▸ **DATA**:
________________________________________
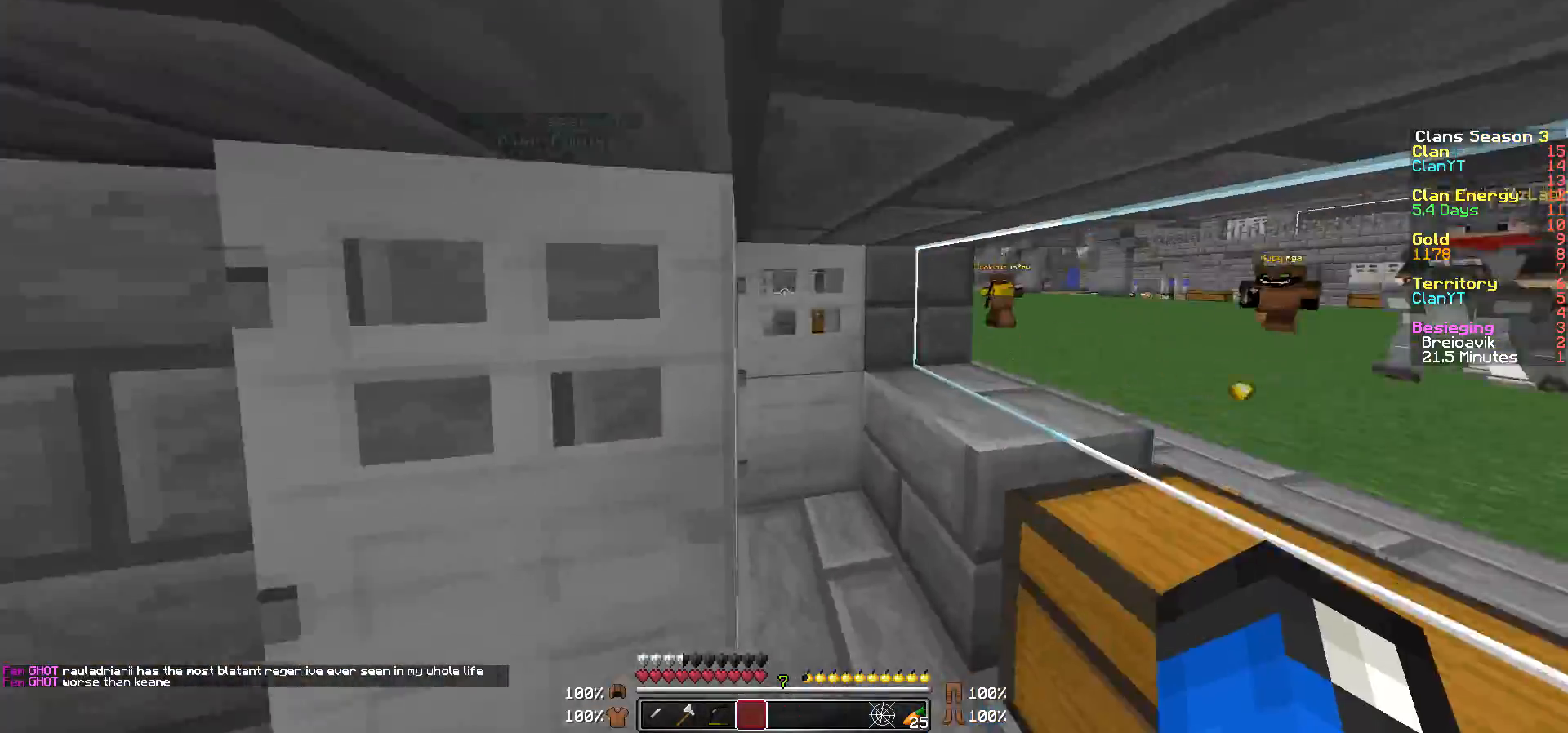
{"keys": [], "mouse": [], "events": [[50, "d", "up"], [50, "mouse_right", "down"], [133, "d", "down"], [150, "d", "up"], [150, "mouse_right", "up"]]}
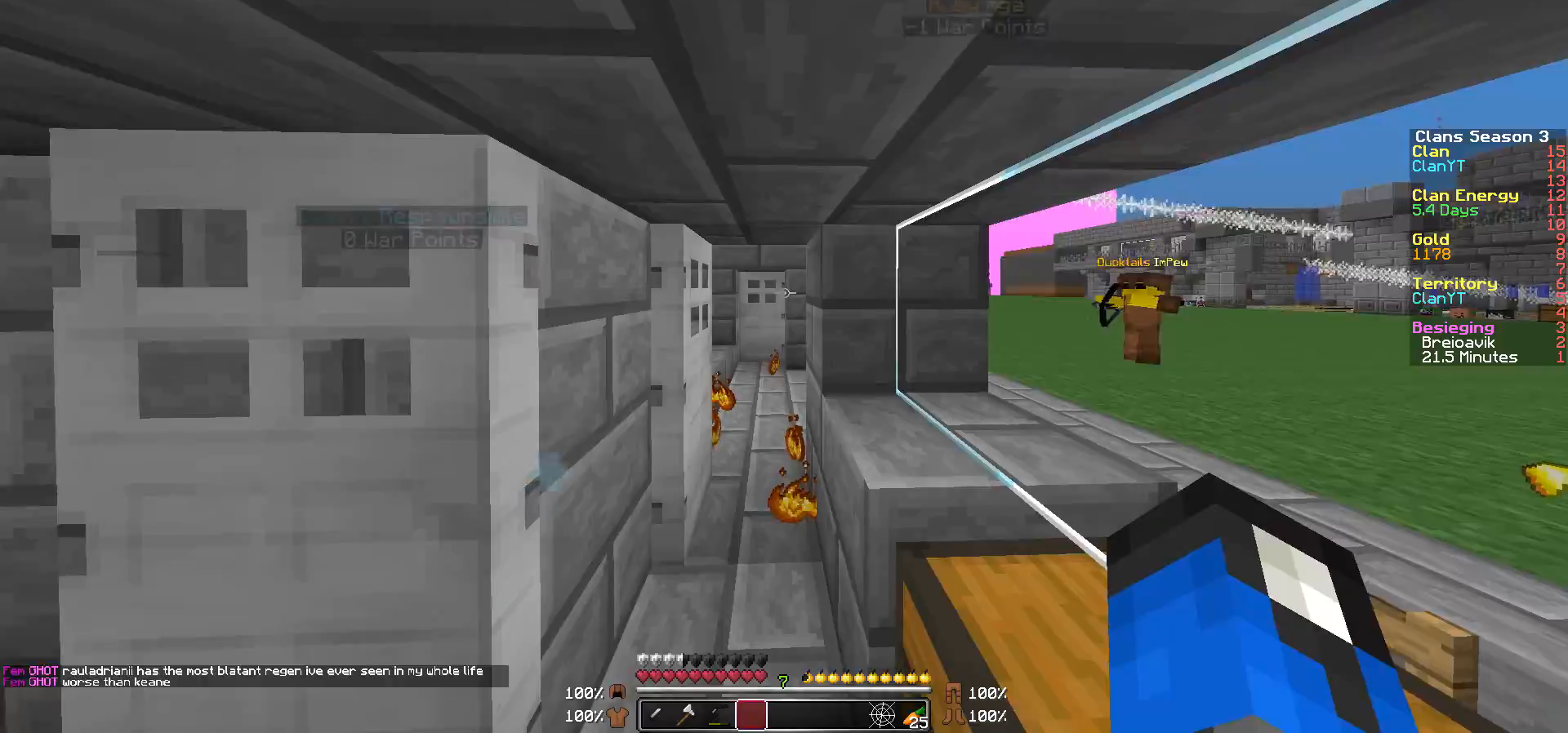
{"keys": [], "mouse": [], "events": []}
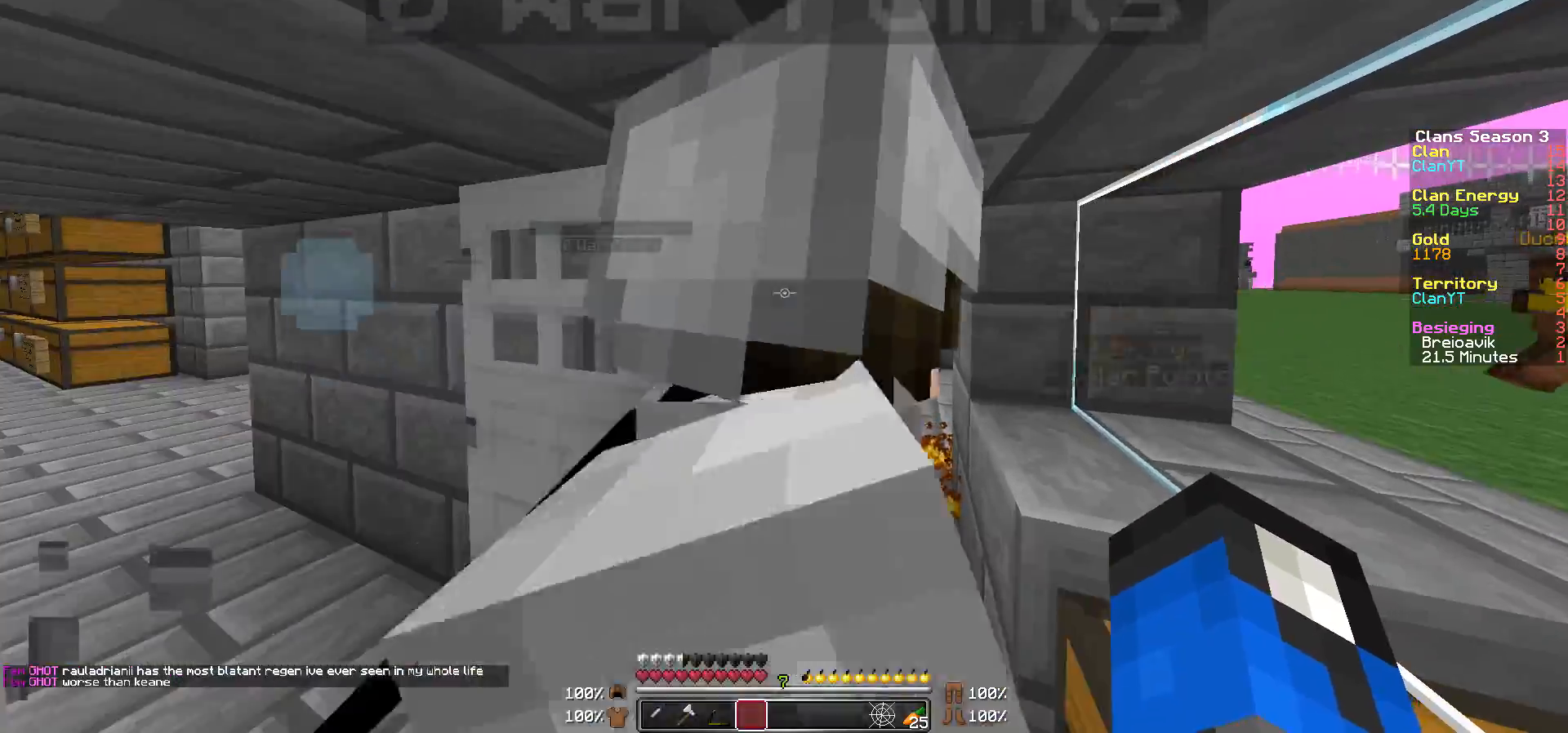
{"keys": ["d", "w"], "mouse": ["right"], "events": [[400, "mouse_right", "down"], [450, "d", "down"], [450, "w", "down"]]}
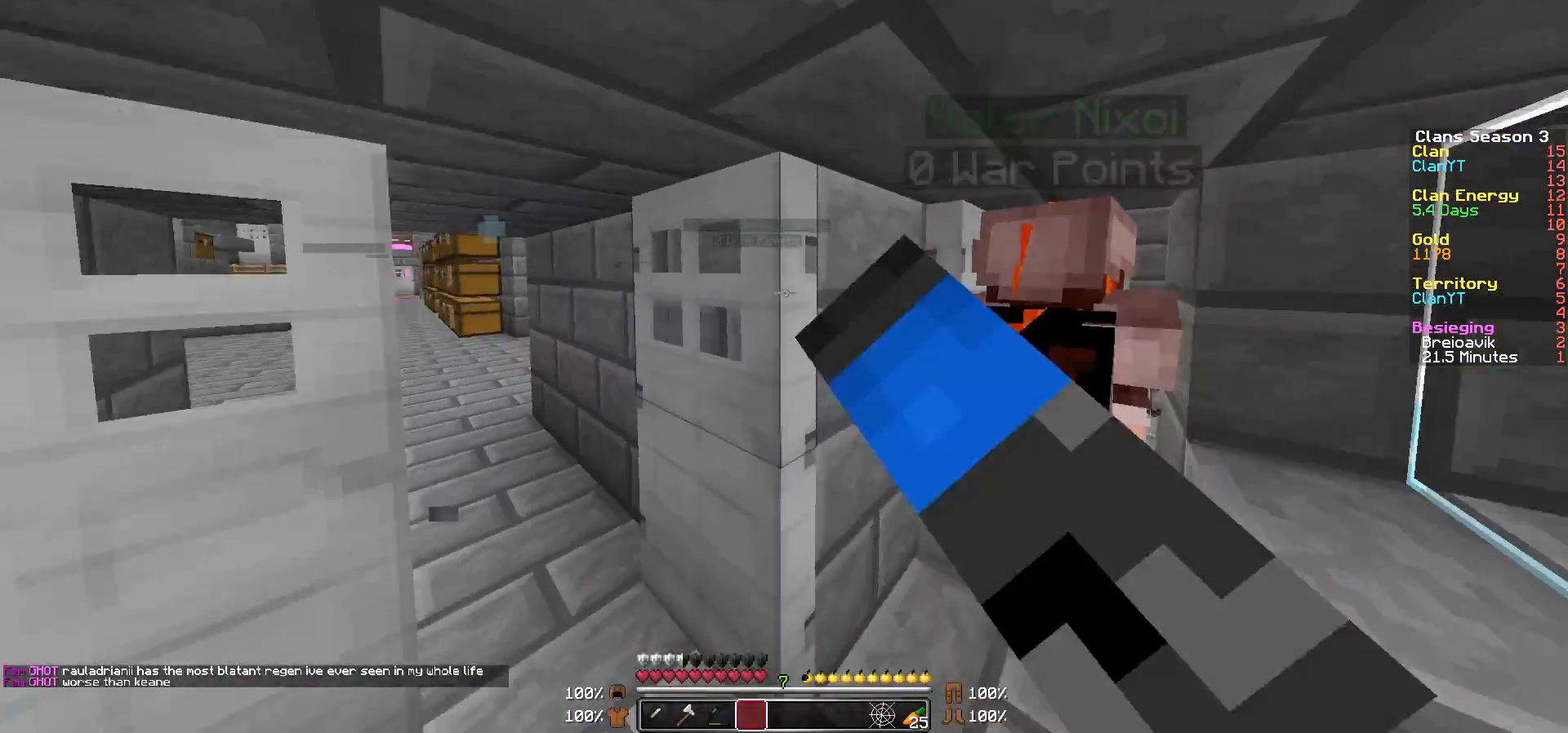
{"keys": [], "mouse": [], "events": [[67, "d", "up"], [67, "mouse_right", "up"], [300, "d", "down"], [450, "d", "up"], [450, "w", "up"]]}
________________________________________
▸ **EXERCISE DESCRIPTION**: Everything in the material above must be repeated exactly, apart from its pictures.

▸ **SOLUTION FOR THIS EXERCISE**:
{"keys": [], "mouse": [], "events": [[50, "d", "up"], [50, "mouse_right", "down"], [133, "d", "down"], [150, "d", "up"], [150, "mouse_right", "up"]]}
{"keys": [], "mouse": [], "events": []}
{"keys": ["d", "w"], "mouse": ["right"], "events": [[400, "mouse_right", "down"], [450, "d", "down"], [450, "w", "down"]]}
{"keys": [], "mouse": [], "events": [[67, "d", "up"], [67, "mouse_right", "up"], [300, "d", "down"], [450, "d", "up"], [450, "w", "up"]]}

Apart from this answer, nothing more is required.